Dissociation of HK from mitochondria impairs proliferation and the rapid engagement of glycolysis in (IL-15) T_M cells after activation. (A) Western blot analysis for HK I and II in IL-15 T_M cells incubated ± CLT for 2 h; GAPDH and prohibitin I are loading controls for cytosolic and mitochondrial fractions, respectively; representative of two experiments. (B) OCR and ECAR of IL-15 T_M cells stimulated with PMA/iono in the presence of control or HK-1 peptide (10 μM) or CLT (25 μM); mean ± SEM, representative of ≥2 experiments. IL-15 T_M cells were stimulated with anti-CD3/28 and proliferation ± CLT; representative of five experiments (C), or with control or HK-1 peptide (10 μM); representative of two experiments, is shown (D). (E and F) T_M cells from LmOVA-infected mice.

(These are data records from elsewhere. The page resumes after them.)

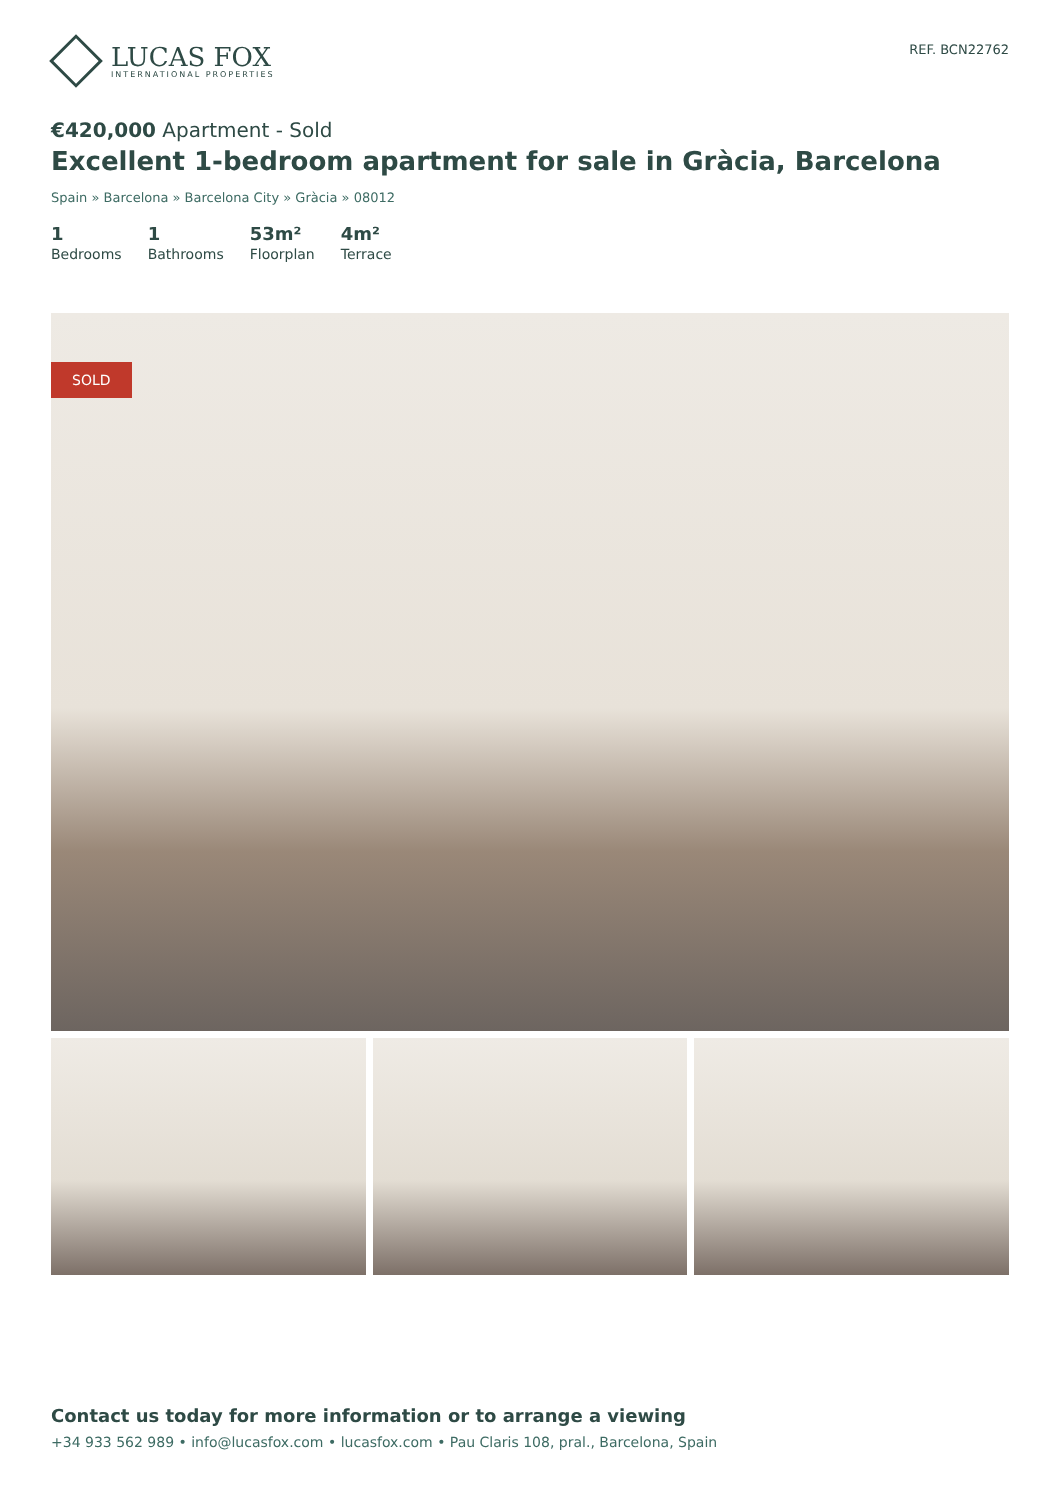LUCAS FOX
INTERNATIONAL PROPERTIES
REF. BCN22762
€420,000 Apartment - Sold
Excellent 1-bedroom apartment for sale in Gràcia, Barcelona
Spain » Barcelona » Barcelona City » Gràcia » 08012
1
Bedrooms
1
Bathrooms
53m²
Floorplan
4m²
Terrace
SOLD
Contact us today for more information or to arrange a viewing
+34 933 562 989 • info@lucasfox.com • lucasfox.com • Pau Claris 108, pral., Barcelona, Spain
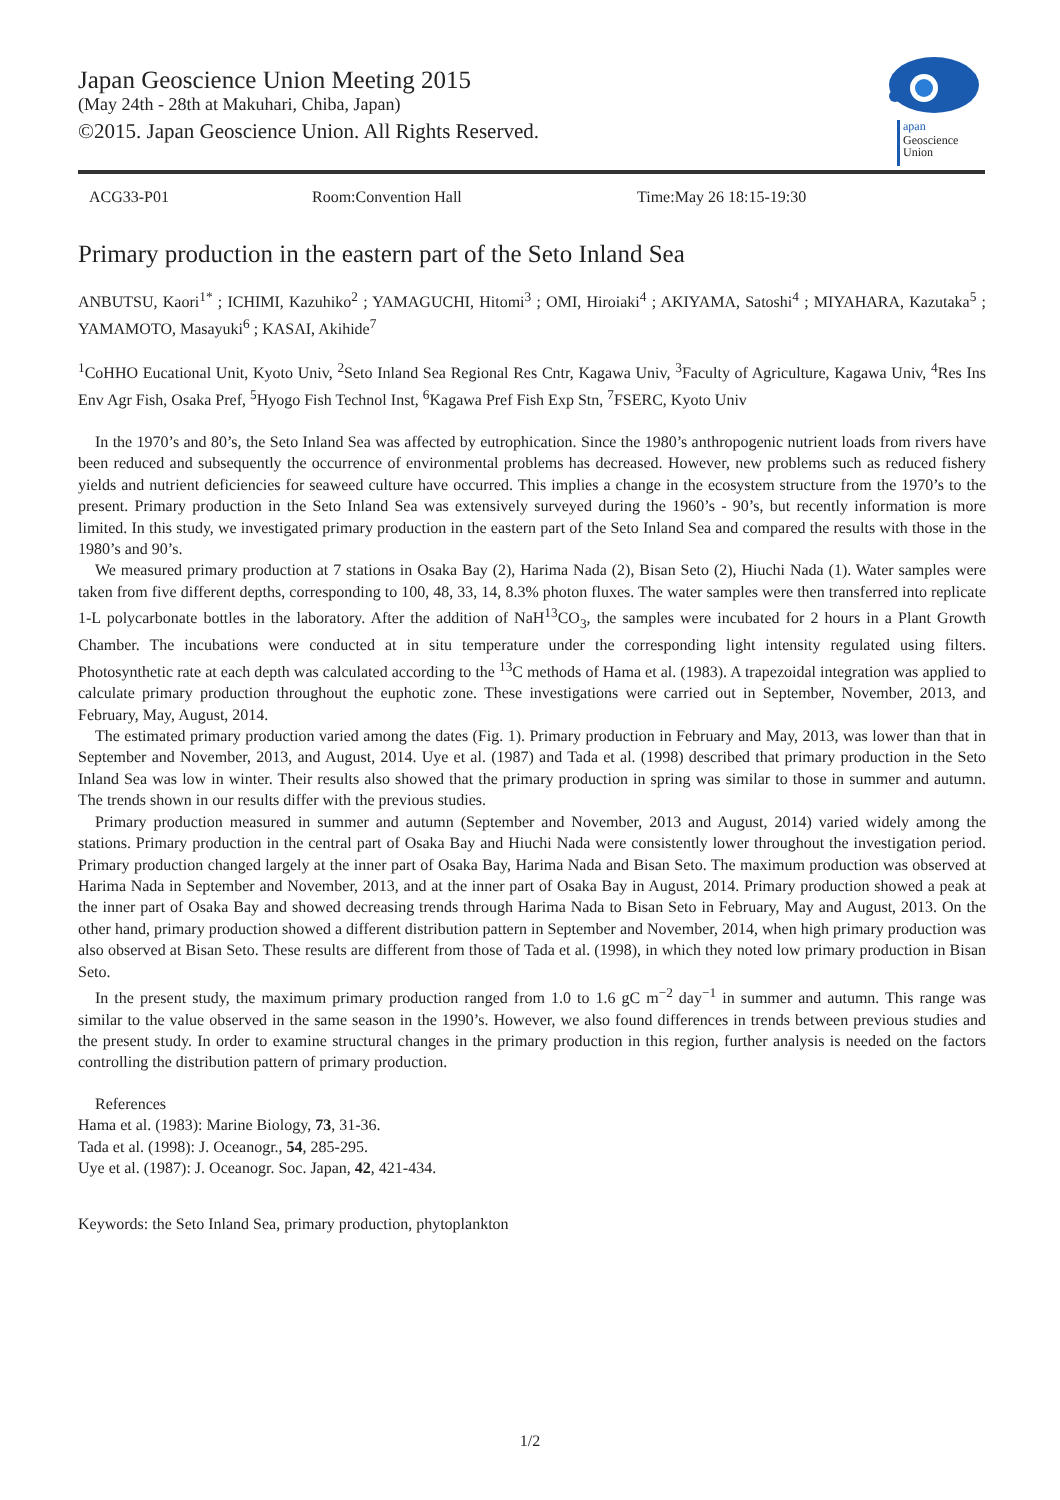Japan Geoscience Union Meeting 2015
(May 24th - 28th at Makuhari, Chiba, Japan)
©2015. Japan Geoscience Union. All Rights Reserved.
apan
Geoscience
Union
ACG33-P01 Room:Convention Hall Time:May 26 18:15-19:30
Primary production in the eastern part of the Seto Inland Sea
ANBUTSU, Kaori<sup>1*</sup> ; ICHIMI, Kazuhiko<sup>2</sup> ; YAMAGUCHI, Hitomi<sup>3</sup> ; OMI, Hiroiaki<sup>4</sup> ; AKIYAMA, Satoshi<sup>4</sup> ; MIYAHARA, Kazutaka<sup>5</sup> ; YAMAMOTO, Masayuki<sup>6</sup> ; KASAI, Akihide<sup>7</sup>
<sup>1</sup> CoHHO Eucational Unit, Kyoto Univ, <sup>2</sup>Seto Inland Sea Regional Res Cntr, Kagawa Univ, <sup>3</sup>Faculty of Agriculture, Kagawa Univ, <sup>4</sup>Res Ins Env Agr Fish, Osaka Pref, <sup>5</sup>Hyogo Fish Technol Inst, <sup>6</sup>Kagawa Pref Fish Exp Stn, <sup>7</sup>FSERC, Kyoto Univ
In the 1970’s and 80’s, the Seto Inland Sea was affected by eutrophication. Since the 1980’s anthropogenic nutrient loads from rivers have been reduced and subsequently the occurrence of environmental problems has decreased. However, new problems such as reduced fishery yields and nutrient deficiencies for seaweed culture have occurred. This implies a change in the ecosystem structure from the 1970’s to the present. Primary production in the Seto Inland Sea was extensively surveyed during the 1960’s - 90’s, but recently information is more limited. In this study, we investigated primary production in the eastern part of the Seto Inland Sea and compared the results with those in the 1980’s and 90’s.
We measured primary production at 7 stations in Osaka Bay (2), Harima Nada (2), Bisan Seto (2), Hiuchi Nada (1). Water samples were taken from five different depths, corresponding to 100, 48, 33, 14, 8.3% photon fluxes. The water samples were then transferred into replicate 1-L polycarbonate bottles in the laboratory. After the addition of NaH<sup>13</sup>CO<sub>3</sub>, the samples were incubated for 2 hours in a Plant Growth Chamber. The incubations were conducted at in situ temperature under the corresponding light intensity regulated using filters. Photosynthetic rate at each depth was calculated according to the <sup>13</sup>C methods of Hama et al. (1983). A trapezoidal integration was applied to calculate primary production throughout the euphotic zone. These investigations were carried out in September, November, 2013, and February, May, August, 2014.
The estimated primary production varied among the dates (Fig. 1). Primary production in February and May, 2013, was lower than that in September and November, 2013, and August, 2014. Uye et al. (1987) and Tada et al. (1998) described that primary production in the Seto Inland Sea was low in winter. Their results also showed that the primary production in spring was similar to those in summer and autumn. The trends shown in our results differ with the previous studies.
Primary production measured in summer and autumn (September and November, 2013 and August, 2014) varied widely among the stations. Primary production in the central part of Osaka Bay and Hiuchi Nada were consistently lower throughout the investigation period. Primary production changed largely at the inner part of Osaka Bay, Harima Nada and Bisan Seto. The maximum production was observed at Harima Nada in September and November, 2013, and at the inner part of Osaka Bay in August, 2014. Primary production showed a peak at the inner part of Osaka Bay and showed decreasing trends through Harima Nada to Bisan Seto in February, May and August, 2013. On the other hand, primary production showed a different distribution pattern in September and November, 2014, when high primary production was also observed at Bisan Seto. These results are different from those of Tada et al. (1998), in which they noted low primary production in Bisan Seto.
In the present study, the maximum primary production ranged from 1.0 to 1.6 gC m<sup>−2</sup> day<sup>−1</sup> in summer and autumn. This range was similar to the value observed in the same season in the 1990’s. However, we also found differences in trends between previous studies and the present study. In order to examine structural changes in the primary production in this region, further analysis is needed on the factors controlling the distribution pattern of primary production.
References
Hama et al. (1983): Marine Biology, 73, 31-36.
Tada et al. (1998): J. Oceanogr., 54, 285-295.
Uye et al. (1987): J. Oceanogr. Soc. Japan, 42, 421-434.
Keywords: the Seto Inland Sea, primary production, phytoplankton
1/2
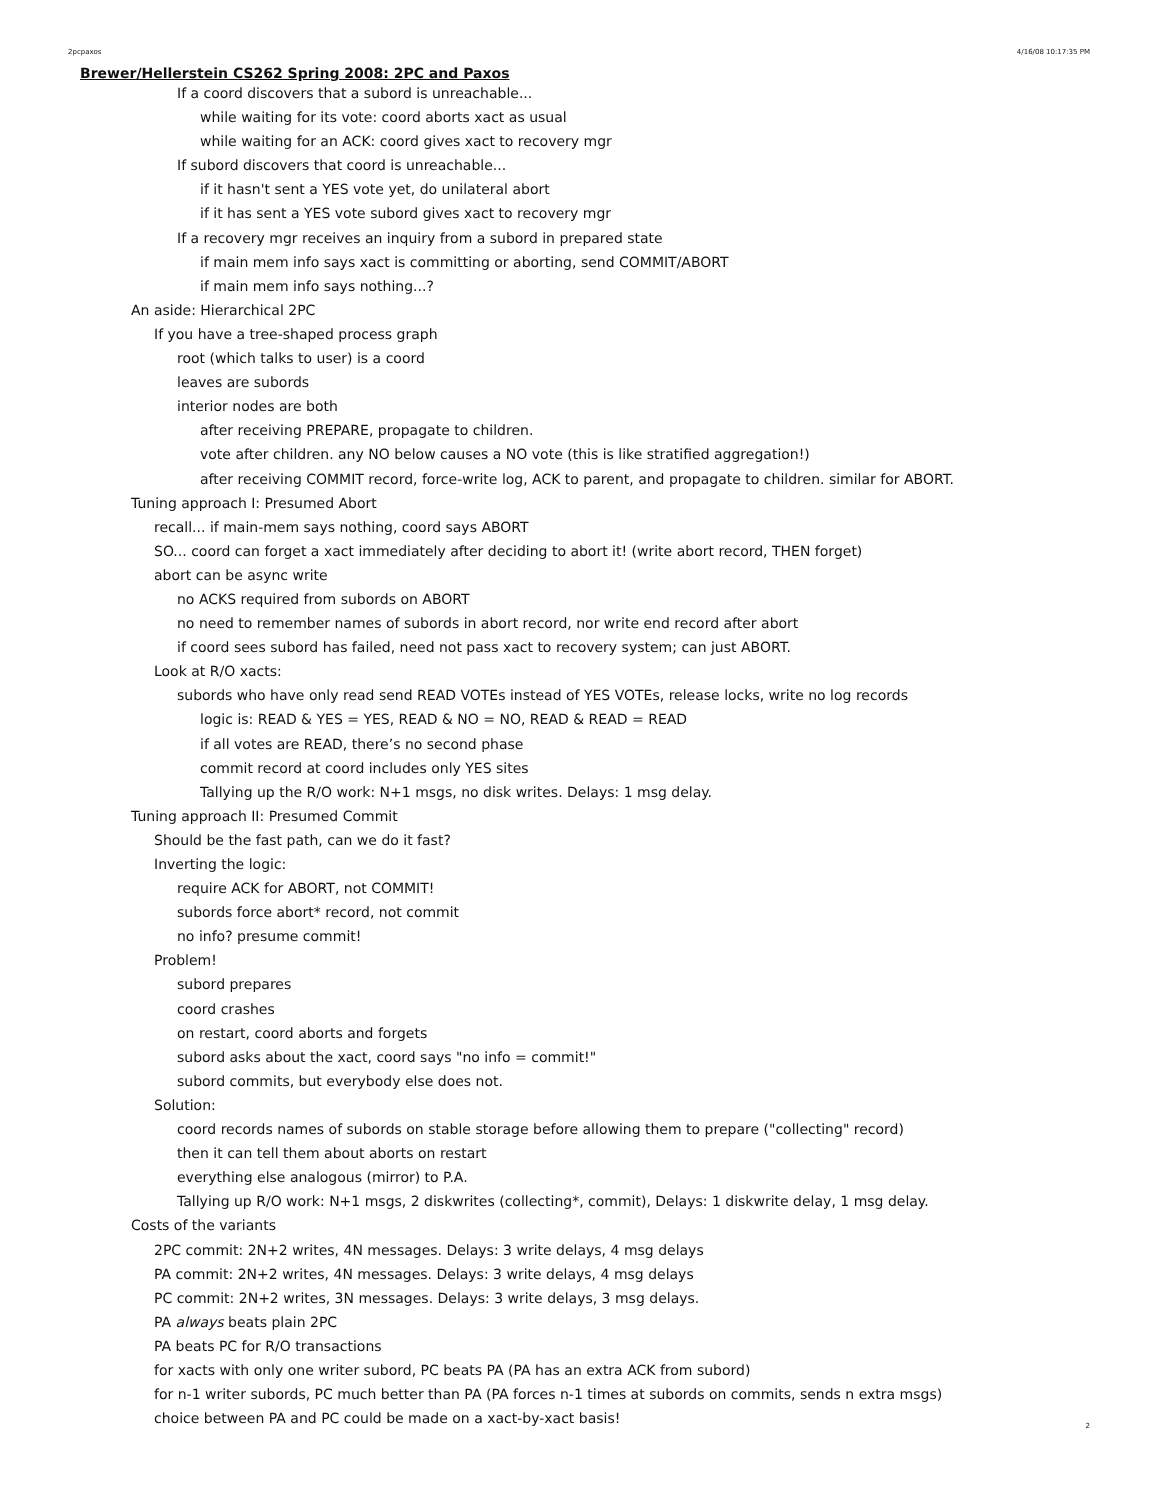2pcpaxos 4/16/08 10:17:35 PM
Brewer/Hellerstein CS262 Spring 2008: 2PC and Paxos
If a coord discovers that a subord is unreachable...
while waiting for its vote: coord aborts xact as usual
while waiting for an ACK: coord gives xact to recovery mgr
If subord discovers that coord is unreachable...
if it hasn't sent a YES vote yet, do unilateral abort
if it has sent a YES vote subord gives xact to recovery mgr
If a recovery mgr receives an inquiry from a subord in prepared state
if main mem info says xact is committing or aborting, send COMMIT/ABORT
if main mem info says nothing...?
An aside: Hierarchical 2PC
If you have a tree-shaped process graph
root (which talks to user) is a coord
leaves are subords
interior nodes are both
after receiving PREPARE, propagate to children.
vote after children. any NO below causes a NO vote (this is like stratified aggregation!)
after receiving COMMIT record, force-write log, ACK to parent, and propagate to children. similar for ABORT.
Tuning approach I: Presumed Abort
recall... if main-mem says nothing, coord says ABORT
SO... coord can forget a xact immediately after deciding to abort it! (write abort record, THEN forget)
abort can be async write
no ACKS required from subords on ABORT
no need to remember names of subords in abort record, nor write end record after abort
if coord sees subord has failed, need not pass xact to recovery system; can just ABORT.
Look at R/O xacts:
subords who have only read send READ VOTEs instead of YES VOTEs, release locks, write no log records
logic is: READ & YES = YES, READ & NO = NO, READ & READ = READ
if all votes are READ, there’s no second phase
commit record at coord includes only YES sites
Tallying up the R/O work: N+1 msgs, no disk writes. Delays: 1 msg delay.
Tuning approach II: Presumed Commit
Should be the fast path, can we do it fast?
Inverting the logic:
require ACK for ABORT, not COMMIT!
subords force abort* record, not commit
no info? presume commit!
Problem!
subord prepares
coord crashes
on restart, coord aborts and forgets
subord asks about the xact, coord says "no info = commit!"
subord commits, but everybody else does not.
Solution:
coord records names of subords on stable storage before allowing them to prepare ("collecting" record)
then it can tell them about aborts on restart
everything else analogous (mirror) to P.A.
Tallying up R/O work: N+1 msgs, 2 diskwrites (collecting*, commit), Delays: 1 diskwrite delay, 1 msg delay.
Costs of the variants
2PC commit: 2N+2 writes, 4N messages. Delays: 3 write delays, 4 msg delays
PA commit: 2N+2 writes, 4N messages. Delays: 3 write delays, 4 msg delays
PC commit: 2N+2 writes, 3N messages. Delays: 3 write delays, 3 msg delays.
PA always beats plain 2PC
PA beats PC for R/O transactions
for xacts with only one writer subord, PC beats PA (PA has an extra ACK from subord)
for n-1 writer subords, PC much better than PA (PA forces n-1 times at subords on commits, sends n extra msgs)
choice between PA and PC could be made on a xact-by-xact basis!
2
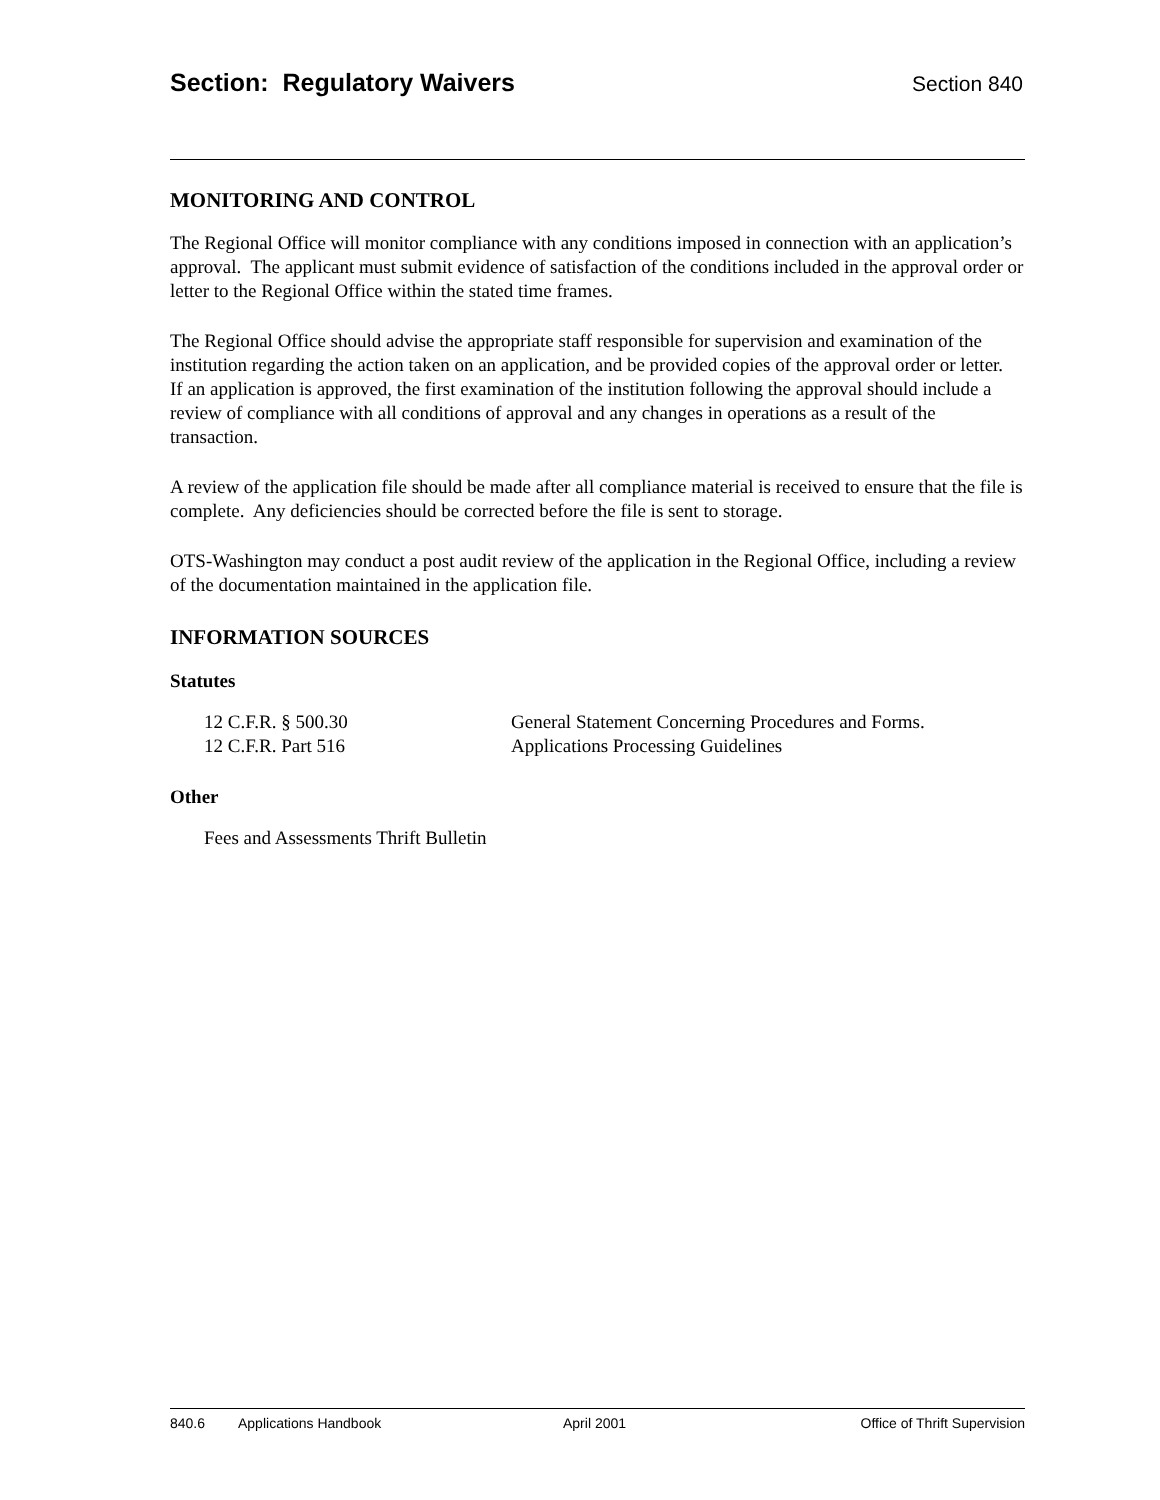Section: Regulatory Waivers Section 840
MONITORING AND CONTROL
The Regional Office will monitor compliance with any conditions imposed in connection with an application’s approval. The applicant must submit evidence of satisfaction of the conditions included in the approval order or letter to the Regional Office within the stated time frames.
The Regional Office should advise the appropriate staff responsible for supervision and examination of the institution regarding the action taken on an application, and be provided copies of the approval order or letter. If an application is approved, the first examination of the institution following the approval should include a review of compliance with all conditions of approval and any changes in operations as a result of the transaction.
A review of the application file should be made after all compliance material is received to ensure that the file is complete. Any deficiencies should be corrected before the file is sent to storage.
OTS-Washington may conduct a post audit review of the application in the Regional Office, including a review of the documentation maintained in the application file.
INFORMATION SOURCES
Statutes
12 C.F.R. § 500.30 General Statement Concerning Procedures and Forms.
12 C.F.R. Part 516 Applications Processing Guidelines
Other
Fees and Assessments Thrift Bulletin
840.6 Applications Handbook April 2001 Office of Thrift Supervision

Proliferation after anti-CD3/28 ± CLT; control is same as Fig. 6G and 7A, from one experiment (E); OCR and ECAR after PMA/iono ± CLT and exposed to oligo (1 μM) plus FCCP (1.5 μM), and rotenone (100 nM) plus antimycin A (1 µM); mean ± SEM and representative of two experiments; control is the same as Fig. 6C and Fig. S7 (F).